For data access and data manipulation-Declarative SQL statements.

TSQL cannot control access to external resources by XPs.

No full fledged Business Logic can be defined in UDTs.

Managed Code :-

Programming languages that are compatible with the .NET Framework are best suited for computationally intensive functions and procedures that feature complex logic, or for situations in which you want to take advantage of the .NET Framework class library.
For data access and data manipulation-Declarative SQL statements.

Provides improved string handling functions, math functions, date operations, access to system resources, advanced encryption algorithms, file access, image processing, and XML data manipulation is easily accessible from managed stored procedures, functions, triggers, and aggregates.

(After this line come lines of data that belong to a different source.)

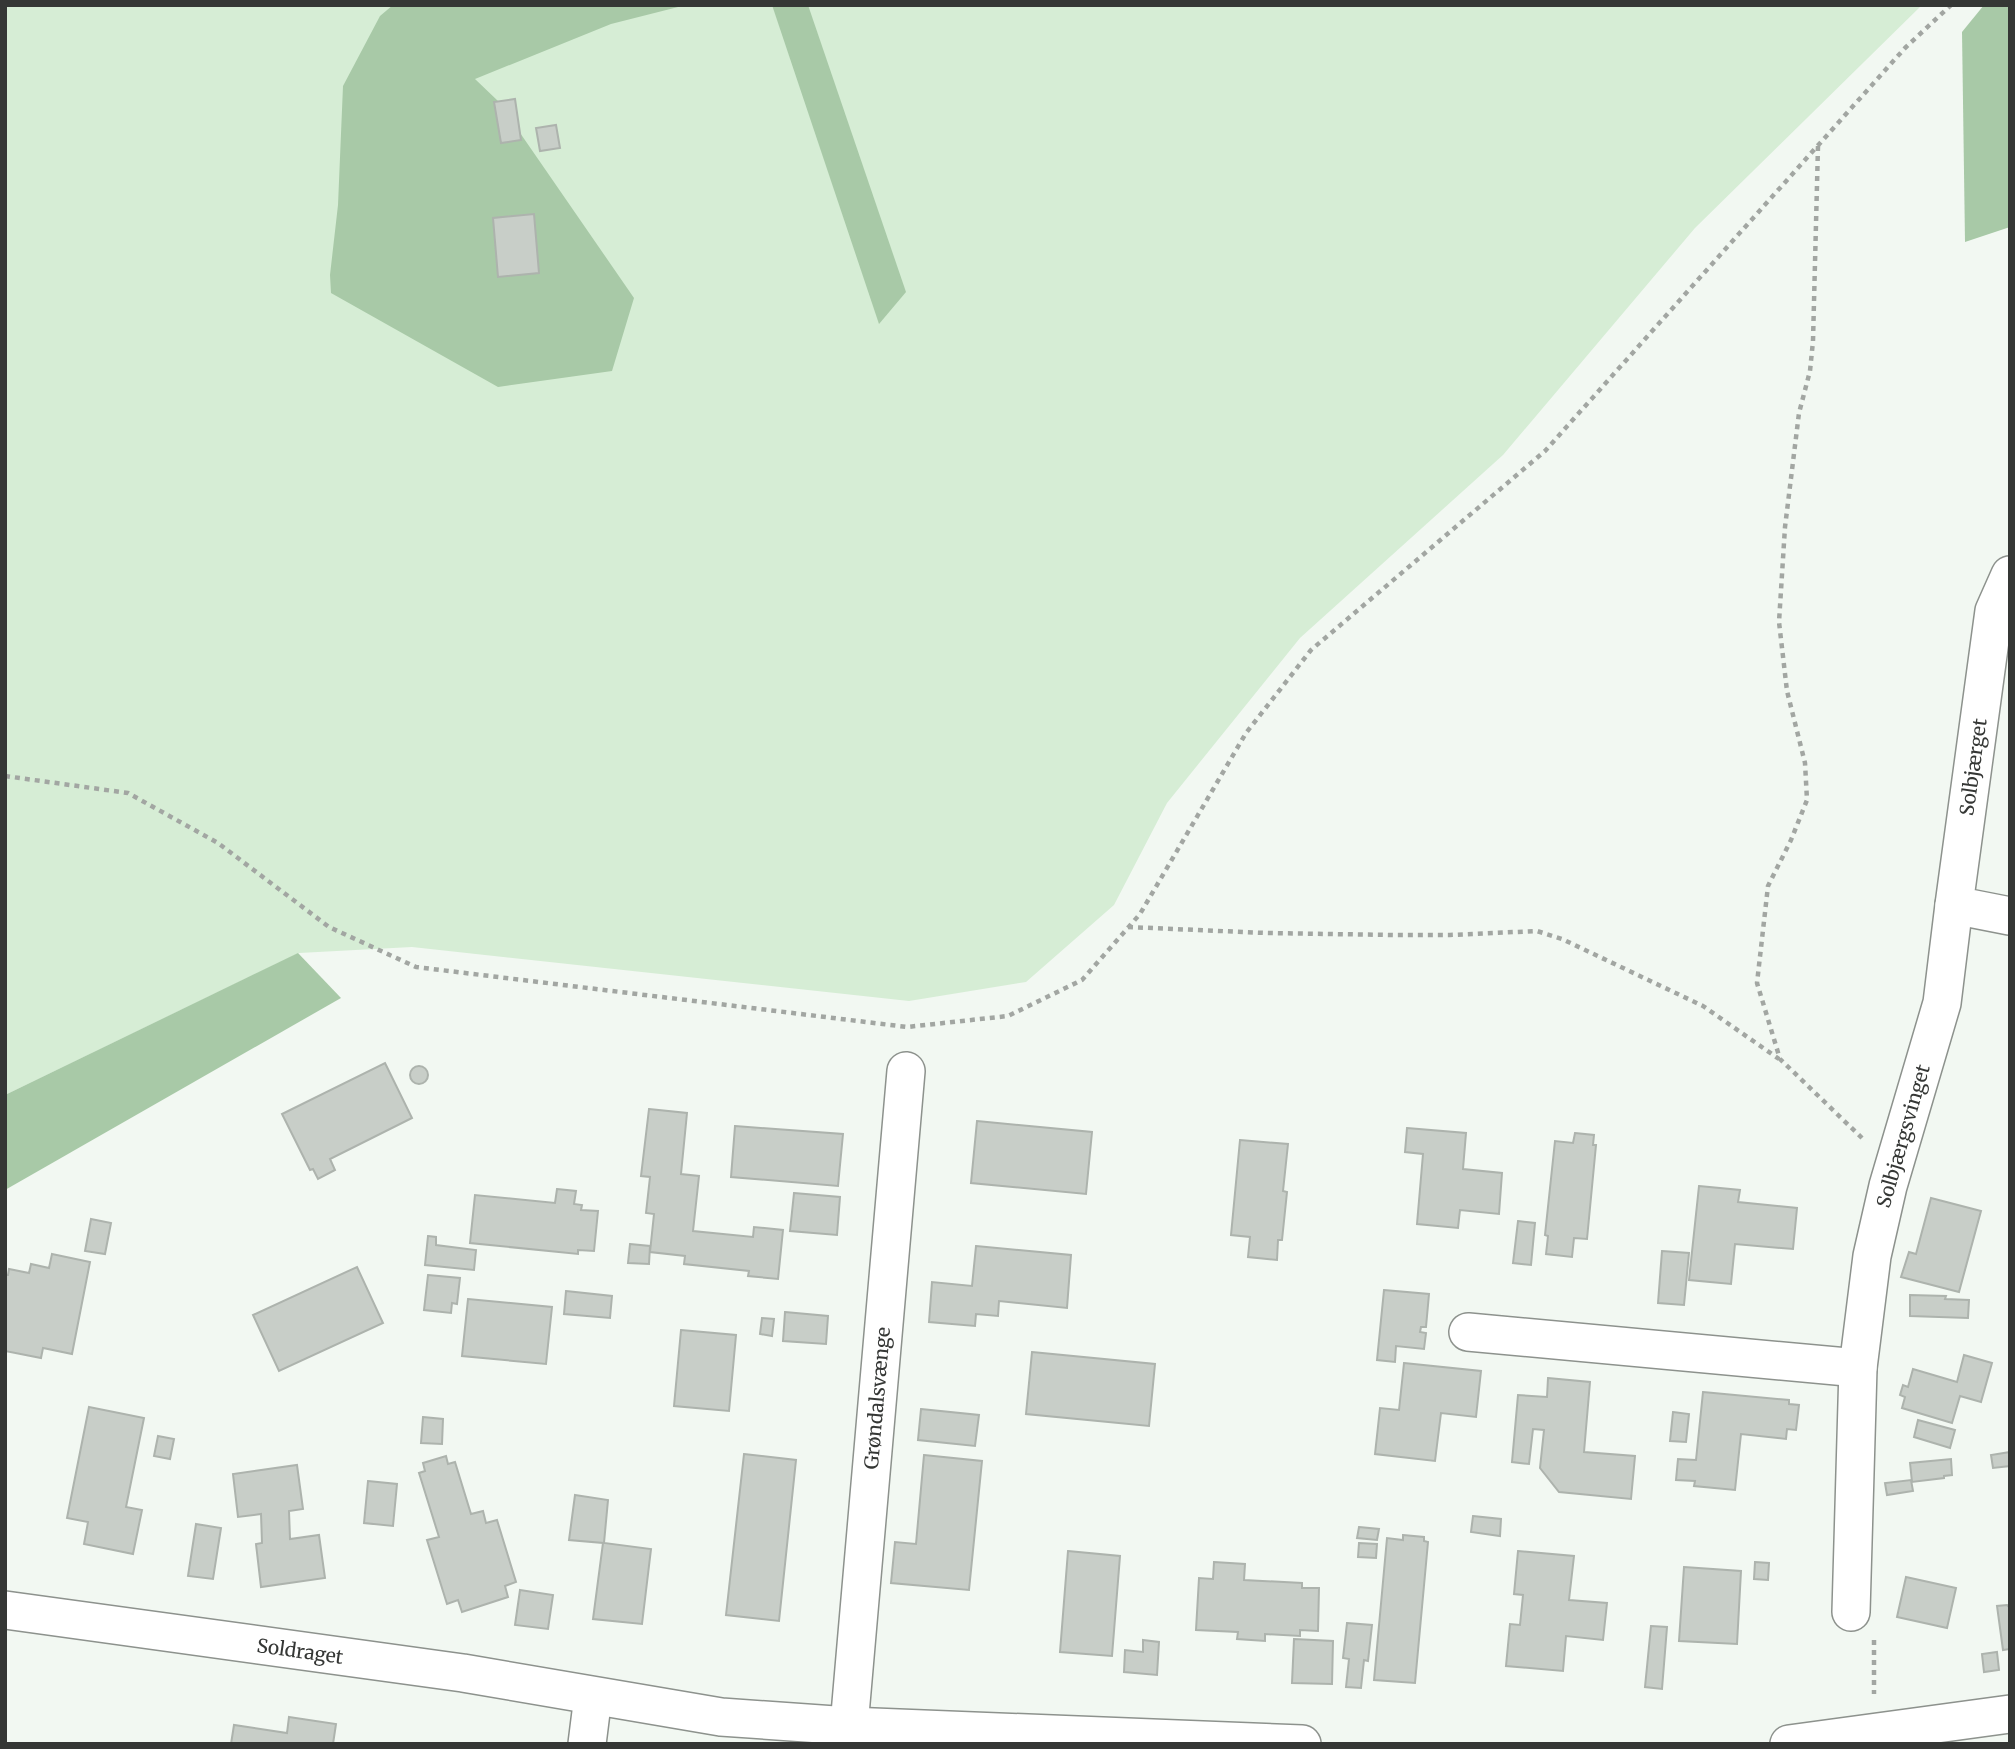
<svg xmlns="http://www.w3.org/2000/svg" width="2015" height="1749" font-family="Merriweather,serif">
<style>
.green{fill:#d6edd5}
.forest{fill:#a8c9a7}
.building{fill:#c8cec8;stroke:#adb3ad;stroke-width:2}
.lines{fill:none;stroke-linecap:round;stroke-linejoin:round}
.minor-casing{stroke:#8d928d;stroke-width:40}
.path{stroke:#a2a6a2;stroke-width:4.5;stroke-dasharray:5 5;stroke-linecap:butt}
.minor{stroke:#fff;stroke-width:37}
.labels{text-anchor:middle;dominant-baseline:central;stroke-width:5;stroke-linejoin:round;paint-order:stroke}
.street-label{font-size:19px;fill:#353735;stroke:#fff}
</style>
<rect width="100%" height="100%" fill="#f2f8f2"/>
<path class="green" d="M5 5H1922L1695 228 1503 455 1300 638 1167 803 1114 905 1026 982 909 1001 412 947 299 953 5 1095Z"/>
<g class="forest">
<path d="M393 5H686L611 24 475 79 498 101 634 298 612 371 498 387 331 293 330 275 338 205 343 86 380 16Z"/>
<path d="M772 5H808L906 292 879 324Z"/>
<path d="M1984 5H2010V227L1965 242 1962 32Z"/>
<path d="M298 953 341 998 5 1190V1095Z"/>
</g>
<g class="building">
<path d="M515 99 521 140 501 143 494 102Z"/>
<path d="M556 125 560 148 540 151 536 128Z"/>
<path d="M534 214 539 273 498 277 493 218Z"/>
<path d="M385 1063 412 1118 330 1159 335 1170 318 1179 313 1169 310 1170 282 1114Z"/>
<circle cx="419" cy="1075" r="9"/>
<path d="M649 1109 687 1113 681 1174 699 1176 693 1231 753 1237 754 1227 783 1230 778 1279 748 1276 749 1271 684 1264 685 1256 650 1252 654 1214 646 1213 650 1177 641 1176Z"/>
<path d="M977 1121 1092 1132 1086 1194 971 1183Z"/>
<path d="M735 1126 843 1134 838 1186 731 1177Z"/>
<path d="M1407 1128 1466 1133 1463 1169 1502 1173 1499 1214 1460 1210 1458 1228 1417 1224 1423 1154 1405 1152Z"/>
<path d="M1575 1133 1594 1135 1593 1145H1596L1587 1239 1574 1238 1572 1257 1546 1254 1548 1236 1545 1235 1555 1141 1573 1143Z"/>
<path d="M1240 1140 1288 1144 1283 1191 1287 1192 1282 1240H1278L1277 1260 1248 1257 1250 1237 1231 1235Z"/>
<path d="M1699 1186 1740 1190 1738 1202 1797 1208 1793 1249 1735 1244 1731 1284 1689 1280Z"/>
<path d="M557 1189 576 1191 574 1204 582 1205 581 1210 598 1211 594 1251 578 1250V1254L470 1243 475 1195 555 1203Z"/>
<path d="M794 1193 840 1197 837 1235 790 1231Z"/>
<path d="M1931 1198 1981 1211 1959 1292 1901 1277 1909 1252 1916 1254Z"/>
<path d="M91 1219 111 1223 105 1254 85 1251Z"/>
<path d="M1518 1221 1535 1223 1531 1265 1513 1263Z"/>
<path d="M428 1236 436 1237V1245L476 1250 474 1270 425 1265Z"/>
<path d="M630 1244 650 1246 649 1264 628 1263Z"/>
<path d="M976 1246 1071 1255 1067 1308 999 1301 998 1316 976 1314 975 1326 929 1322 932 1282 972 1286Z"/>
<path d="M1662 1251 1689 1253 1684 1305 1658 1303Z"/>
<path d="M52 1254 90 1262 72 1354 43 1348 41 1358 5 1351V1275H8L9 1269 29 1273 31 1264 49 1268Z"/>
<path d="M357 1267 383 1323 279 1371 253 1315Z"/>
<path d="M428 1275 460 1278 457 1304 452 1303 451 1313 424 1310Z"/>
<path d="M1384 1290 1429 1294 1426 1327H1421L1420 1332 1426 1333 1424 1349 1396 1346 1395 1362 1377 1360Z"/>
<path d="M566 1291 612 1296 610 1318 564 1314Z"/>
<path d="M1910 1295 1946 1296 1945 1299 1969 1300 1968 1318 1910 1316Z"/>
<path d="M468 1299 552 1307 546 1364 462 1356Z"/>
<path d="M785 1312 828 1316 826 1344 783 1341Z"/>
<path d="M762 1318 774 1319 772 1336 760 1334Z"/>
<path d="M681 1330 736 1335 729 1411 674 1406Z"/>
<path d="M1032 1352 1155 1364 1149 1426 1026 1414Z"/>
<path d="M1964 1355 1992 1363 1981 1402 1960 1396 1952 1423 1902 1408 1905 1397 1900 1395 1903 1385 1908 1387 1913 1369 1957 1382Z"/>
<path d="M1404 1363 1481 1371 1476 1417 1441 1413 1435 1461 1375 1454 1380 1408 1399 1410Z"/>
<path d="M1548 1378 1590 1382 1584 1452 1635 1456 1631 1499 1559 1492 1540 1468 1544 1430 1533 1429 1529 1464 1512 1462 1518 1395 1547 1397Z"/>
<path d="M1703 1392 1789 1400V1404L1799 1405 1796 1430 1787 1429 1786 1439 1741 1434 1735 1490 1694 1486 1695 1481 1676 1480 1678 1459 1696 1460Z"/>
<path d="M89 1407 144 1418 126 1507 142 1510 133 1554 84 1544 88 1522 67 1518Z"/>
<path d="M921 1409 979 1415 975 1446 918 1440Z"/>
<path d="M1673 1412 1689 1414 1686 1442 1670 1441Z"/>
<path d="M423 1417 443 1419 442 1444 421 1443Z"/>
<path d="M1918 1420 1955 1430 1950 1448 1914 1437Z"/>
<path d="M158 1436 174 1439 170 1459 154 1456Z"/>
<path d="M2010 1452V1466L1993 1468 1991 1455Z"/>
<path d="M744 1454 796 1460 779 1621 726 1615Z"/>
<path d="M924 1455 982 1461 969 1590 891 1583 895 1542 916 1544Z"/>
<path d="M446 1456 448 1464 455 1462 471 1514 483 1511 486 1523 497 1520 516 1582 505 1586 508 1597 462 1612 458 1600 447 1604 427 1540 439 1537 419 1473 425 1471 423 1463Z"/>
<path d="M1951 1459 1952 1475 1944 1476V1478L1912 1482 1910 1463Z"/>
<path d="M297 1465 303 1509 289 1511 290 1539 319 1535 325 1578 261 1587 256 1544 262 1543 261 1514 238 1517 233 1474Z"/>
<path d="M1911 1480 1913 1491 1887 1495 1885 1483Z"/>
<path d="M368 1481 397 1484 393 1526 364 1523Z"/>
<path d="M575 1495 608 1500 604 1543 651 1549 642 1624 593 1619 603 1543 569 1540Z"/>
<path d="M1473 1516 1501 1519 1500 1536 1471 1532Z"/>
<path d="M196 1524 221 1528 213 1579 188 1576Z"/>
<path d="M1359 1527 1379 1529 1377 1540 1357 1538Z"/>
<path d="M1403 1535 1424 1537V1541L1428 1542 1415 1683 1374 1680 1387 1538 1403 1540Z"/>
<path d="M1359 1543 1377 1544 1376 1558 1358 1557Z"/>
<path d="M1068 1551 1120 1556 1112 1656 1060 1652Z"/>
<path d="M1518 1551 1574 1556 1569 1600 1607 1603 1603 1640 1566 1636 1563 1671 1506 1666 1510 1624 1520 1625 1523 1595 1514 1594Z"/>
<path d="M1214 1562 1245 1564 1244 1580 1302 1583V1588H1319L1318 1631 1300 1630V1636L1265 1634V1641L1237 1639 1238 1632 1196 1630 1199 1578 1213 1579Z"/>
<path d="M1755 1562 1769 1563 1768 1580 1754 1579Z"/>
<path d="M1684 1567 1741 1571 1737 1644 1679 1641Z"/>
<path d="M1906 1577 1956 1588 1947 1628 1897 1617Z"/>
<path d="M520 1590 553 1595 548 1629 515 1625Z"/>
<path d="M2007 1605 2010 1608V1649L2003 1650 1997 1606Z"/>
<path d="M1347 1623 1372 1625 1368 1661 1364 1660 1361 1688 1346 1687 1349 1659 1343 1658Z"/>
<path d="M1651 1626 1667 1627 1662 1689 1645 1687Z"/>
<path d="M1294 1639 1333 1641 1332 1684 1292 1683Z"/>
<path d="M1143 1640 1159 1642 1157 1675 1124 1672 1125 1650 1143 1652Z"/>
<path d="M1997 1652 1999 1670 1984 1672 1982 1654Z"/>
<path d="M289 1717 336 1724 333 1744H231L234 1725 287 1733Z"/>
</g>
<g class="lines">
<defs>
<g id="minor">
<path d="M2010 575 1994 611 1954 905 2010 916"/>
<path d="M1468 1332 1858 1368"/>
<path d="M5 1610 463 1673 721 1717 849 1726 1302 1744"/>
<path d="M1851 1612 1858 1368 1872 1256 1888 1186 1942 1003 1954 905"/>
<path d="M849 1726 906 1071"/>
<path d="M587 1744 593 1696"/>
<path d="M1789 1744 2010 1714"/>
</g>
</defs>
<use href="#minor" class="minor-casing"/>
<g class="path">
<path d="M1818 146 1813 341 1810 371 1799 413 1785 527 1779 622 1787 691 1805 763 1807 800 1791 840 1768 886 1757 983 1780 1059 1862 1138"/>
<path d="M5 776 128 793 218 843 329 927 416 967 907 1027 1008 1016 1082 980 1140 914 1246 733 1311 650 1545 451 1905 48 1951 5"/>
<path d="M1128 927 1266 933 1393 935H1450L1537 931 1562 939 1703 1006 1779 1059"/>
<path d="M1874 1640V1694"/>
</g>
<use href="#minor" class="minor"/>
</g>
<g class="labels">
<g class="street-label">
<text transform="translate(1973 767) rotate(-82)">Solbjærget</text>
<text transform="translate(1903 1136) rotate(-74)">Solbjærgsvinget</text>
<text transform="translate(877 1398) rotate(-85)">Grøndalsvænge</text>
<text transform="translate(300 1651) rotate(8)">Soldraget</text>
</g>
</g>
<rect width="2015" height="1749" fill="none" stroke="#353735" stroke-width="14"/>
</svg>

Managed Code allows creation of Assemblies which access external resources with Permission buckets like SAFE, UNSAFE and EXTERNAL.

Managed code can help us to create full fledged data types-UDTs. Business logic can reside in UDTs.

Conclusion :-
-SQL Server 2005 is a new Host of the .Net Runtime.

-Many tasks that were awkward or difficult to perform in Transact SQL can be better accomplished by using managed code. So CLR Integration is built to compliment TSQL.

-Developer can better use acquired knowledge and skills to write in-process Managed Code.

- SQL Server 2005 enables you to extend the database server to more easily perform complex procedural computation and operations on the back end.

- Provides enhanced programming model.

-Supports type safety and security.

-Allows User defined types and aggregates.

SQL Server 2005 introduces a number of new features that allow developers to significantly extend their application capabilities through judicious use of database Services.